Whey is rich in all the nine essential branched-chain amino acids, functional peptides, immunoglobulins and antioxidants. Therefore, it is considered an exceptionally high quality ‘complete’ protein, popular with people into weight-training and athletics.
Plant-based proteins contain far less calories than animal based protein sources. Therefore, it suits people who are looking to shed weight, while still building muscle mass.
Secondly, plant protein sources are rich in fibre and other vitamins and minerals. Fibre aids digestion and keeps your stomach clean and healthy. Moreover, several plant protein foods are known to help maintain healthy blood pressure and keep cholesterol levels low. Some also assist in warding off several types of cancers, due to their antioxidant properties.
The pros with whey protein are similar to those of plant protein.
The biggest disadvantage with plant protein sources is that they all lack one or more of the essential branched chain amino acids, which are the building blocks of protein. Also, the protein level is generally not as high as in animal protein sources.
Therefore, one must include a variety of plant protein foods in substantial amounts to get all of the nine essential amino acids.
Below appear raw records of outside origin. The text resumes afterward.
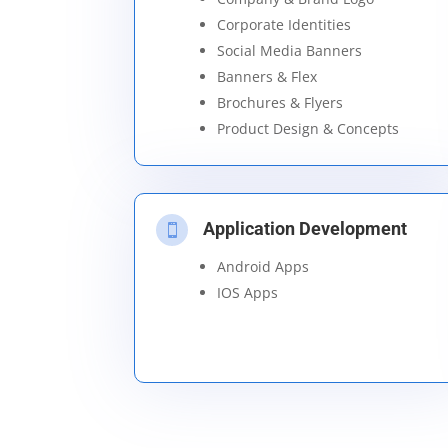
Corporate Identities
Social Media Banners
Banners & Flex
Brochures & Flyers
Product Design & Concepts
Application Development

Android Apps
IOS Apps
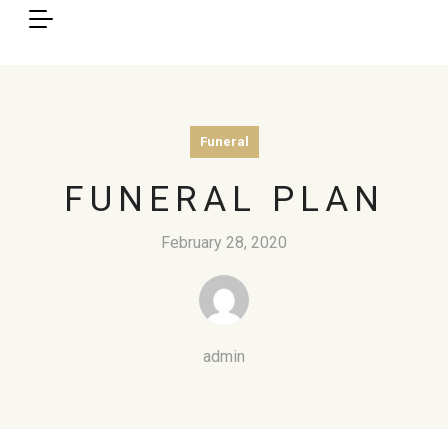
Funeral
FUNERAL PLAN
February 28, 2020
admin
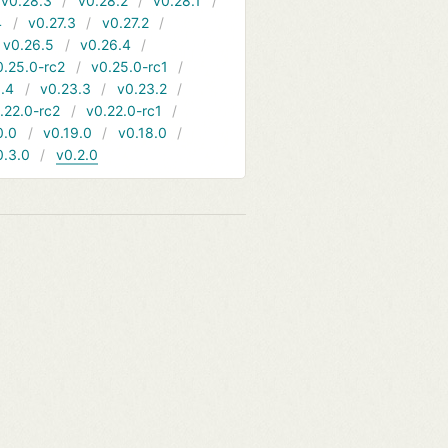
v0.28.3
v0.28.2
v0.28.1
4
v0.27.3
v0.27.2
v0.26.5
v0.26.4
0.25.0-rc2
v0.25.0-rc1
.4
v0.23.3
v0.23.2
.22.0-rc2
v0.22.0-rc1
0.0
v0.19.0
v0.18.0
0.3.0
v0.2.0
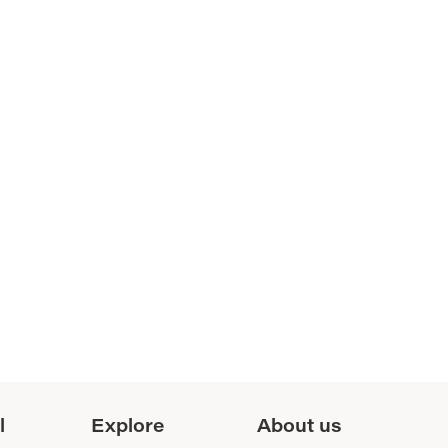
l
Explore
About us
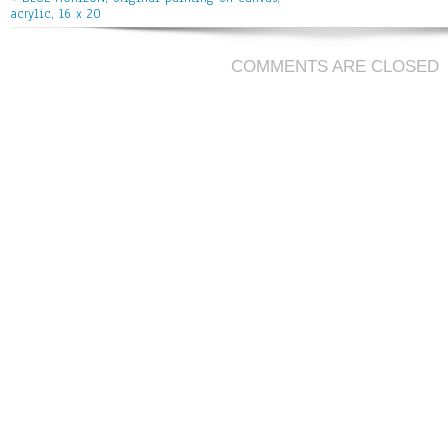
acrylic, 16 x 20
COMMENTS ARE CLOSED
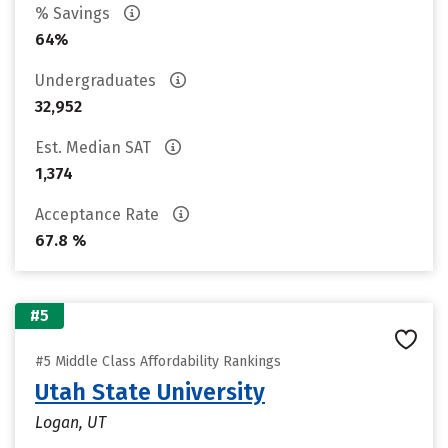
% Savings
64%
Undergraduates
32,952
Est. Median SAT
1,374
Acceptance Rate
67.8 %
#5
#5 Middle Class Affordability Rankings
Utah State University
Logan, UT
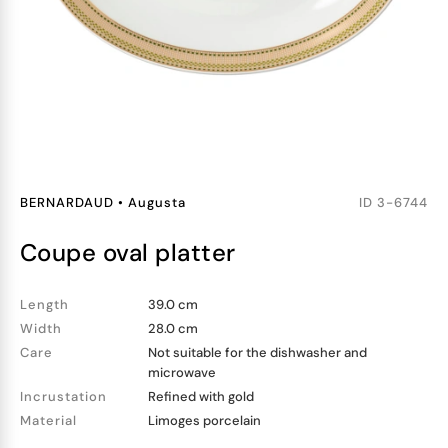
BERNARDAUD
•
Augusta
ID
3-6744
coupe oval platter
Length
39.0 cm
Width
28.0 cm
Care
Not suitable for the dishwasher and
microwave
Incrustation
Refined with gold
Material
Limoges porcelain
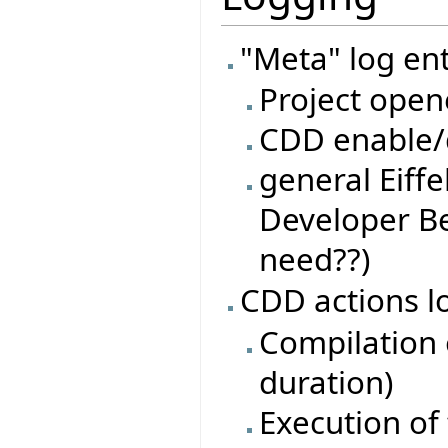
"Meta" log ent
Project open
CDD enable/d
general Eiffe
Developer Be
need??)
CDD actions l
Compilation o
duration)
Execution of 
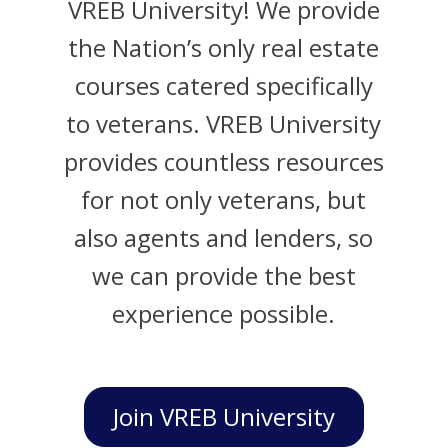
VREB University! We provide
the Nation’s only real estate
courses catered specifically
to veterans. VREB University
provides countless resources
for not only veterans, but
also agents and lenders, so
we can provide the best
experience possible.
Join VREB University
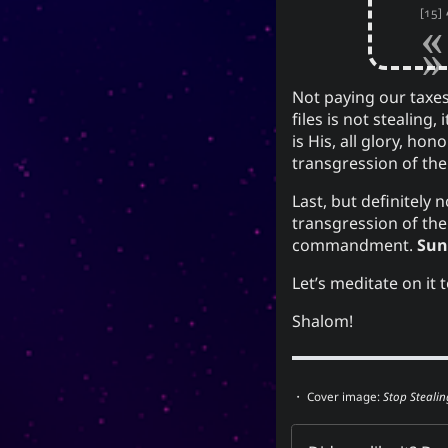
[15]
Not paying our taxes
files is not stealing,
is His, all glory, ho
transgression of the
Last, but definitely 
transgression of the
commandment.
Sun
Let’s meditate on it
Shalom!
・ Cover image:
Stop Stealin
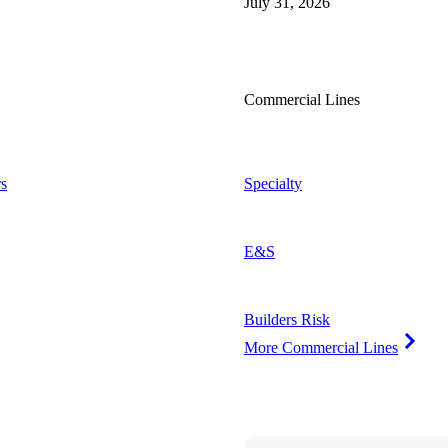
July 31, 2026
Commercial Lines
s
Specialty
E&S
Builders Risk
More Commercial Lines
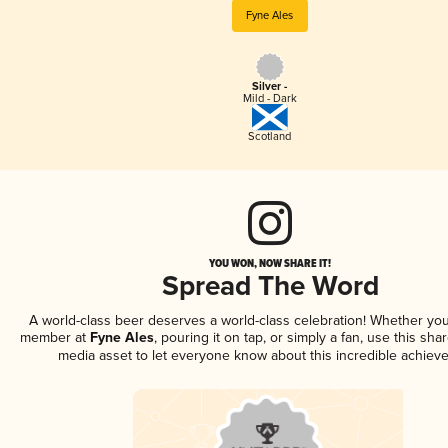
Fyne Ales
Silver -
Mild - Dark
Scotland
YOU WON, NOW SHARE IT!
Spread The Word
A world-class beer deserves a world-class celebration! Whether you
member at
Fyne Ales
, pouring it on tap, or simply a fan, use this sha
media asset to let everyone know about this incredible achiev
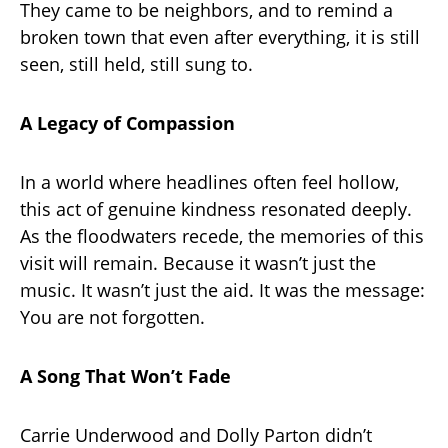
They came to be neighbors, and to remind a
broken town that even after everything, it is still
seen, still held, still sung to.
A Legacy of Compassion
In a world where headlines often feel hollow,
this act of genuine kindness resonated deeply.
As the floodwaters recede, the memories of this
visit will remain. Because it wasn’t just the
music. It wasn’t just the aid. It was the message:
You are not forgotten.
A Song That Won’t Fade
Carrie Underwood and Dolly Parton didn’t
This can be tough for the average Indian, and with the fast-paced lifestyle. That’s where whey protein scores over plant protein; as it contains all nine essential amino acids.
However, whey might not suit those who are allergic to milk / milk products in general. Such people cannot digest whey properly. This leads to problems like bloating, stomach cramps and loose motions. In excess quantities, whey protein can also lead to skin problems like acne.
At the same time, whey is not a naturally found nutrient; so its availability in whole form is largely limited to supplements such as whey protein powders.
Firstly, assess your daily protein requirement. If you mostly lead a sedentary lifestyle, then 0.8 grams of protein per kilogram of body weight is ideal daily. However, weight-trainers and athletes require higher protein intake. It could be as much as 2 grams of protein per kilogram of bodyweight, daily.
At the same time, regular excess consumption of any type of protein (for those who believe more is better) can lead to dangerous complications, such as kidney failure.
Once you’ve decided your ideal protein intake, compare the pros and cons of both plant and whey protein to determine which suits you best.
Nonetheless, plant food forms the basic part of nutrition, and even if you’re using whey supplements, a well-balanced nutrition would serve you best in the long run.